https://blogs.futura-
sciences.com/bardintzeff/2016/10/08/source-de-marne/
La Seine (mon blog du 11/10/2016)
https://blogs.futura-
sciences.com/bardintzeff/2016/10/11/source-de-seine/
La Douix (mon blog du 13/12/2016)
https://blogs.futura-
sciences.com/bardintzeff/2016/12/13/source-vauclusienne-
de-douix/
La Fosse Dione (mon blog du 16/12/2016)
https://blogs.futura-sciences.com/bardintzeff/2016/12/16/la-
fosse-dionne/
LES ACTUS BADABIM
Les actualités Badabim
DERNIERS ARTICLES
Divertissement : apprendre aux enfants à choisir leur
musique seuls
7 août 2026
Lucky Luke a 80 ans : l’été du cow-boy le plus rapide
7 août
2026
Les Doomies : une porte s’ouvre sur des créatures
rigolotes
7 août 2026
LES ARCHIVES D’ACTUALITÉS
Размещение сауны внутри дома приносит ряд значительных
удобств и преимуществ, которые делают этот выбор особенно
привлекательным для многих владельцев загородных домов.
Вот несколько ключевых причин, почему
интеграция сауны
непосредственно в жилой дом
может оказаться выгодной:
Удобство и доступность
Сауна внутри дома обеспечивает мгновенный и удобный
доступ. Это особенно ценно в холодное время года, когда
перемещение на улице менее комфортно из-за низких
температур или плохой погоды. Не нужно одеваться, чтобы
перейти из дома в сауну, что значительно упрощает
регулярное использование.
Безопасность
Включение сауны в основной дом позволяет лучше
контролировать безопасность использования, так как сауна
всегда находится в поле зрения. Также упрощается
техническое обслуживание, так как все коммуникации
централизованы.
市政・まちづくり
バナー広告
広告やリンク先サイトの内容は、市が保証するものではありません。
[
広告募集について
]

* * *

Every record above is to be restated exactly as it reads.

https://blogs.futura-
sciences.com/bardintzeff/2016/10/08/source-de-marne/
La Seine (mon blog du 11/10/2016)
https://blogs.futura-
sciences.com/bardintzeff/2016/10/11/source-de-seine/
La Douix (mon blog du 13/12/2016)
https://blogs.futura-
sciences.com/bardintzeff/2016/12/13/source-vauclusienne-
de-douix/
La Fosse Dione (mon blog du 16/12/2016)
https://blogs.futura-sciences.com/bardintzeff/2016/12/16/la-
fosse-dionne/
LES ACTUS BADABIM
Les actualités Badabim
DERNIERS ARTICLES
Divertissement : apprendre aux enfants à choisir leur
musique seuls
7 août 2026
Lucky Luke a 80 ans : l’été du cow-boy le plus rapide
7 août
2026
Les Doomies : une porte s’ouvre sur des créatures
rigolotes
7 août 2026
LES ARCHIVES D’ACTUALITÉS
Размещение сауны внутри дома приносит ряд значительных
удобств и преимуществ, которые делают этот выбор особенно
привлекательным для многих владельцев загородных домов.
Вот несколько ключевых причин, почему
интеграция сауны
непосредственно в жилой дом
может оказаться выгодной:
Удобство и доступность
Сауна внутри дома обеспечивает мгновенный и удобный
доступ. Это особенно ценно в холодное время года, когда
перемещение на улице менее комфортно из-за низких
температур или плохой погоды. Не нужно одеваться, чтобы
перейти из дома в сауну, что значительно упрощает
регулярное использование.
Безопасность
Включение сауны в основной дом позволяет лучше
контролировать безопасность использования, так как сауна
всегда находится в поле зрения. Также упрощается
техническое обслуживание, так как все коммуникации
централизованы.
市政・まちづくり
バナー広告
広告やリンク先サイトの内容は、市が保証するものではありません。
[
広告募集について
]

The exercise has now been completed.